Meta Strings

by Marcel Garus · 2022-02-22 · 2 minute read · programming language design · Candy · code · available at mgar.us/meta-strings

Most programming languages have the concept of a string, a representation of text in the program. In some languages, you can even integrate code expressions in strings:

"Hello, {name}!\n"

Special characters like { or \ indicate that the following characters are not part of the string literal itself, but should instead be interpreted differently – they are escape sequences.

This approach comes with some problems: Now, to use { or \ in the string, you have to escape those as well. This is okay but makes strings with lots of special characters ugly. For example, the regex that matches words ending with \ can be written like \w\\+, but inside a string, it becomes even more bloated:

"\\w\\\\+"

Every level of abstraction doubles the number of escape characters: Regexes have escape characters, and strings escape those as well. If we wanted to write a program that outputs a regex in a JSON object, it would be even more ridiculous: "\\\\w\\\\\\\\+"

Some development environments like IntelliJ offer a meta-view of a string, where you can edit the raw string and you simultaneously edit the escaped version in your program code.

Rust offers an alternative to these escape sequences: Raw strings! If you open a string not with ", but with r#" instead, you can only end the string using "#. Even better: How many hash signs (also known as "octothorpes") you put at the beginning, you have to use the same number at the end of the string to close it.
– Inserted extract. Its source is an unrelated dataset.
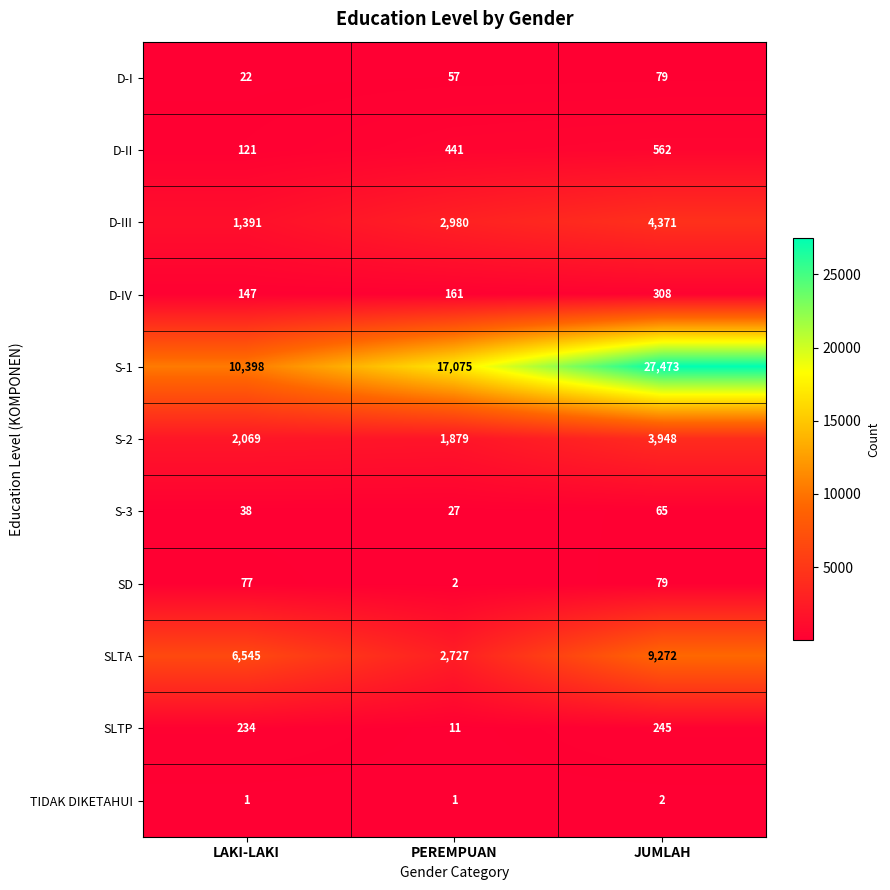

What is the maximum value shown in the chart?

27473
Here's this behavior expressed in a state machine:

state machine for Rust raw strings

This means you can copy-paste any content into your program and use it directly in a string without escaping individual characters. Instead, you just slap a bunch of hash signs at the beginning and end, and you're ready to use those bytes you pasted as a string:

let my_program = r##"
fn main() {
    let name = r#"world"#;
    println!("\"Hello, {}!\", said the program.", name);
}"##;

This example also highlights that you can use raw strings inside of other raw strings as long as the outer one is more meta than the inner one.

We think about implementing something similar in Candy: If you start your string with ''", it can only be ended with "''. You can increase the number of single quotes as needed.
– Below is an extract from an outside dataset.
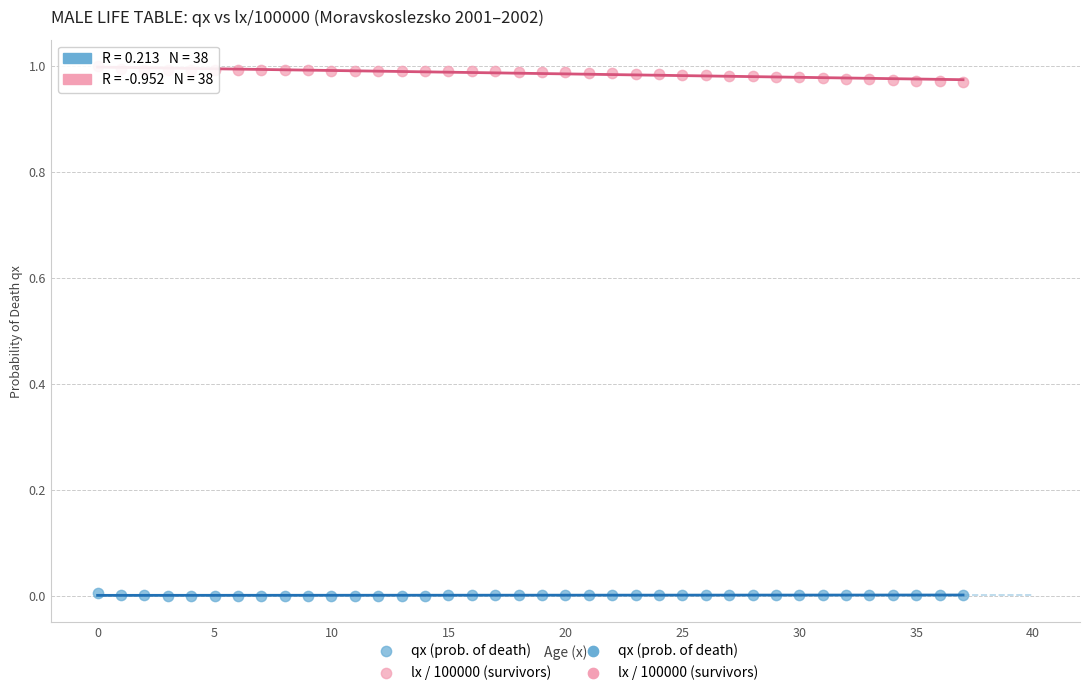

Which series contains the lowest Y value?

qx (prob. of death)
Unlike Rust's raw strings, we also want to allow string interpolation, as long as the interpolated code is wrapped in the same number of { and } as there are leading characters:

state machine for Candy strings

"A normal string with {interpolation}, but no double quotes."
'"A meta string can have double quotes. Here's a single one: ""'
'""Hello, {{name}}!" is what I said to {{name}}."'
''"Here's what an empty string looks like: "" This is meta meta!"''